• Task to complete:
Substitute "Subject at" for "Person at" in the lines of the material from the one containing "left hip: (986, 606, -7)" through the one containing "right knee: (264, 562, 1)", both included. Return only those lines, with everything else unchanged.

• Data records:
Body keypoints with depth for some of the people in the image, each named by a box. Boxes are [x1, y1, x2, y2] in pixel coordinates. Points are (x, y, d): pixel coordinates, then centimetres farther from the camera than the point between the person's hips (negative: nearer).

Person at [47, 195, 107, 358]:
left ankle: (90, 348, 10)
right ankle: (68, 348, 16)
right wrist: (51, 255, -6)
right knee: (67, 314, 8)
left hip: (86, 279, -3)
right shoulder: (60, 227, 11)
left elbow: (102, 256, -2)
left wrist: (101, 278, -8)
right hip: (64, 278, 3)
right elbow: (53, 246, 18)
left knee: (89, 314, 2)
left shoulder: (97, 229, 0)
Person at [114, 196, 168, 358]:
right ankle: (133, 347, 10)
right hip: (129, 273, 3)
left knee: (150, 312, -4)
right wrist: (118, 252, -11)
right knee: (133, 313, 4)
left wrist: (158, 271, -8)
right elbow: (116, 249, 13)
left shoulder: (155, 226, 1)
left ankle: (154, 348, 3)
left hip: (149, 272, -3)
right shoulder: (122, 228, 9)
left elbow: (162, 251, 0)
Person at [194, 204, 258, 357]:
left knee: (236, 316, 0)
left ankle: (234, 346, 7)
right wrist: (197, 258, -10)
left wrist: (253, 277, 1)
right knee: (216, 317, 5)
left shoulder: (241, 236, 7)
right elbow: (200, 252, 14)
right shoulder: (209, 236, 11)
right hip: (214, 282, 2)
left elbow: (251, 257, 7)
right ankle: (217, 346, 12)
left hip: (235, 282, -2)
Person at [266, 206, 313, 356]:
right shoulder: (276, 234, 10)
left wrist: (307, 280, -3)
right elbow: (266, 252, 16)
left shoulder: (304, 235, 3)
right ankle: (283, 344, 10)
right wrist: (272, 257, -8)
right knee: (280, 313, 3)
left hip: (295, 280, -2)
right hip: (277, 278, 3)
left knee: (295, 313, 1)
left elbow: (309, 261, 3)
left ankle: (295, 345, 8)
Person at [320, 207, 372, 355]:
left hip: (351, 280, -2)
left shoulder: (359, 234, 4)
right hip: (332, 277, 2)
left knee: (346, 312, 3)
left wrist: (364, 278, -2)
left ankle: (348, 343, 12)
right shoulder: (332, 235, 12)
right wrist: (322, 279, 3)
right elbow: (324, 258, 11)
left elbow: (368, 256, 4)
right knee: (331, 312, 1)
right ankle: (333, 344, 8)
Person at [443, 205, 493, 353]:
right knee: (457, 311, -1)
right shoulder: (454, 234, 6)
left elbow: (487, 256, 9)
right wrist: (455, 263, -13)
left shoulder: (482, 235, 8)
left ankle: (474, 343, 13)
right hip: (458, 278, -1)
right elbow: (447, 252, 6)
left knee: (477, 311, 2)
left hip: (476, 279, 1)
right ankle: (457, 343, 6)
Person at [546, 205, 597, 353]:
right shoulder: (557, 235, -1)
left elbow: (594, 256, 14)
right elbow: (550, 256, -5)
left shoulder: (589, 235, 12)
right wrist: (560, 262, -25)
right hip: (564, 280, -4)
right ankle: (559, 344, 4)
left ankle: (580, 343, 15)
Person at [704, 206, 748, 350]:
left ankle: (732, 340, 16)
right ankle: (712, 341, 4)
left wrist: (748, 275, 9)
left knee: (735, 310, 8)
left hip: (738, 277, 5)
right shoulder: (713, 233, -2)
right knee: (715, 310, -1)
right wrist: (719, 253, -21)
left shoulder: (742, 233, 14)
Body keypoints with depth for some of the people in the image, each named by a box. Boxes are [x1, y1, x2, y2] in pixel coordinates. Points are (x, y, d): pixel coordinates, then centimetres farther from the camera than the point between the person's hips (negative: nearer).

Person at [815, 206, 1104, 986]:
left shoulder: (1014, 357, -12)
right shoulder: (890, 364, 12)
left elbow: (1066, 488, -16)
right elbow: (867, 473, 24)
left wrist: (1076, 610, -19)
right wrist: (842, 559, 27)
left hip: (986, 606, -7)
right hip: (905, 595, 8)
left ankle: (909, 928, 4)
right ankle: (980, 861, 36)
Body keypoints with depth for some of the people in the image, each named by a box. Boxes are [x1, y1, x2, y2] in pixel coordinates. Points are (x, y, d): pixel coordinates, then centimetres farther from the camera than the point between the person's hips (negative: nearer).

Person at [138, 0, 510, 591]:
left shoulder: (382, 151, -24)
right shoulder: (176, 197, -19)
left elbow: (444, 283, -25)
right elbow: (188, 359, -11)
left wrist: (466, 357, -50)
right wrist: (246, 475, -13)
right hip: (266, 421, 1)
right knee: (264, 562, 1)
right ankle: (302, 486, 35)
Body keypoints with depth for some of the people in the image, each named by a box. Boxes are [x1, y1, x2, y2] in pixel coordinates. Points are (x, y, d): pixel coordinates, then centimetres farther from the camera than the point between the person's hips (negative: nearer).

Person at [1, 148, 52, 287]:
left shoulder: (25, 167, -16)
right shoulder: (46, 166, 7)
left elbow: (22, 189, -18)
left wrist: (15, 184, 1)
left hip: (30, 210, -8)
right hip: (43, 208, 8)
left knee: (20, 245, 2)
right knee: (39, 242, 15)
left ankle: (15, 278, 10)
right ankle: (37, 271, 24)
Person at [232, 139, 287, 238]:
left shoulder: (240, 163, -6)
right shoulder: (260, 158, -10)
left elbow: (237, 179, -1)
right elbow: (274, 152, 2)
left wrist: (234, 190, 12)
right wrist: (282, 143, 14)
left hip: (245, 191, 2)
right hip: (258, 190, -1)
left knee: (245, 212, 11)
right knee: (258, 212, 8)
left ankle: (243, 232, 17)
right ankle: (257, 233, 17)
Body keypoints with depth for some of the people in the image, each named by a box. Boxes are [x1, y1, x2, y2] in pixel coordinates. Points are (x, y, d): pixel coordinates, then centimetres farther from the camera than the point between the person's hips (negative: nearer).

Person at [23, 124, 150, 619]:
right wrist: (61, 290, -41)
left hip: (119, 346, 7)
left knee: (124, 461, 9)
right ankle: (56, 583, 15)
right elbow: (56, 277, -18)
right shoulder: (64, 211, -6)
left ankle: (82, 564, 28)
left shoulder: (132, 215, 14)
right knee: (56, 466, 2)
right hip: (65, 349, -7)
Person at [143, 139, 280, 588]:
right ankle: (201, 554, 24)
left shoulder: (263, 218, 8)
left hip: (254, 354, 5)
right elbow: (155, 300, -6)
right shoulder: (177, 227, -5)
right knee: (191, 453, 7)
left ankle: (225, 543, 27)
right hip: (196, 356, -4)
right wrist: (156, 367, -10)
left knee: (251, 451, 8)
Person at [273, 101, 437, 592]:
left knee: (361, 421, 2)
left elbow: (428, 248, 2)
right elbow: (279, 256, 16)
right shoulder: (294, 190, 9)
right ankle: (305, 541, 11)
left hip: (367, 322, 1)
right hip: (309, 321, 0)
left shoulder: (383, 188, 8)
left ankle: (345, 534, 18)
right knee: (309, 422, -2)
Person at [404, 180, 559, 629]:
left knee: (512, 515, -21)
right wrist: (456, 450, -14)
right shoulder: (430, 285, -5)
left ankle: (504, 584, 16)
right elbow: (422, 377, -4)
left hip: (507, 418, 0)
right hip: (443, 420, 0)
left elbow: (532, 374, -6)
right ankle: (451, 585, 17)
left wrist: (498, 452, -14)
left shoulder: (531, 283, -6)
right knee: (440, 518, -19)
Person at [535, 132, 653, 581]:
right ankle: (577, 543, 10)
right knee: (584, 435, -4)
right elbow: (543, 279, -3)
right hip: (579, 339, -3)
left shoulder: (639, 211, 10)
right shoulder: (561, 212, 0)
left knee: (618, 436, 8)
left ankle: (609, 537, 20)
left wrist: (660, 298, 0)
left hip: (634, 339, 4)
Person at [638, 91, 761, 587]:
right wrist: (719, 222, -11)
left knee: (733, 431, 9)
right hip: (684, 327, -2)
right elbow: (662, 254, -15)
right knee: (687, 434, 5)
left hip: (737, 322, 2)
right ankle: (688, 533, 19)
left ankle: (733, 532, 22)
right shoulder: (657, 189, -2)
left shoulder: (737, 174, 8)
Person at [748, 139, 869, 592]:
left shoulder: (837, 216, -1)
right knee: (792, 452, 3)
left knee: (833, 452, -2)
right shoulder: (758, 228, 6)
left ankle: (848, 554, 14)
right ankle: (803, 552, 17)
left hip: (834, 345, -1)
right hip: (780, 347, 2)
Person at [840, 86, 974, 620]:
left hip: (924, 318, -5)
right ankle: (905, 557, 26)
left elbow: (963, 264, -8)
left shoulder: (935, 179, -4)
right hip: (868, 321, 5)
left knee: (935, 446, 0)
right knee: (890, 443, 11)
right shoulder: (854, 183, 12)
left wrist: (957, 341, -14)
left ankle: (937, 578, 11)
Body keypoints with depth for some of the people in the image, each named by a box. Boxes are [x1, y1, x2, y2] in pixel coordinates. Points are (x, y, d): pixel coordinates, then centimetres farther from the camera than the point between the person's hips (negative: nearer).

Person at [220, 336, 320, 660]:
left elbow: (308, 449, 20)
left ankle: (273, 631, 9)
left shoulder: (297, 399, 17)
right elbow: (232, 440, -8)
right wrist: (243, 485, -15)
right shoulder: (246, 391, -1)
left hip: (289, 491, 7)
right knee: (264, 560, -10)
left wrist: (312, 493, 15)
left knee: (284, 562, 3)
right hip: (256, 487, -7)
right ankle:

• Response to the task:
left hip: (986, 606, -7)
right hip: (905, 595, 8)
left ankle: (909, 928, 4)
right ankle: (980, 861, 36)
Body keypoints with depth for some of the people in the image, each named by a box. Boxes are [x1, y1, x2, y2] in pixel coordinates. Points are (x, y, d): pixel coordinates, then centimetres farther from the camera than the point between the person's hips (negative: nearer).

Subject at [138, 0, 510, 591]:
left shoulder: (382, 151, -24)
right shoulder: (176, 197, -19)
left elbow: (444, 283, -25)
right elbow: (188, 359, -11)
left wrist: (466, 357, -50)
right wrist: (246, 475, -13)
right hip: (266, 421, 1)
right knee: (264, 562, 1)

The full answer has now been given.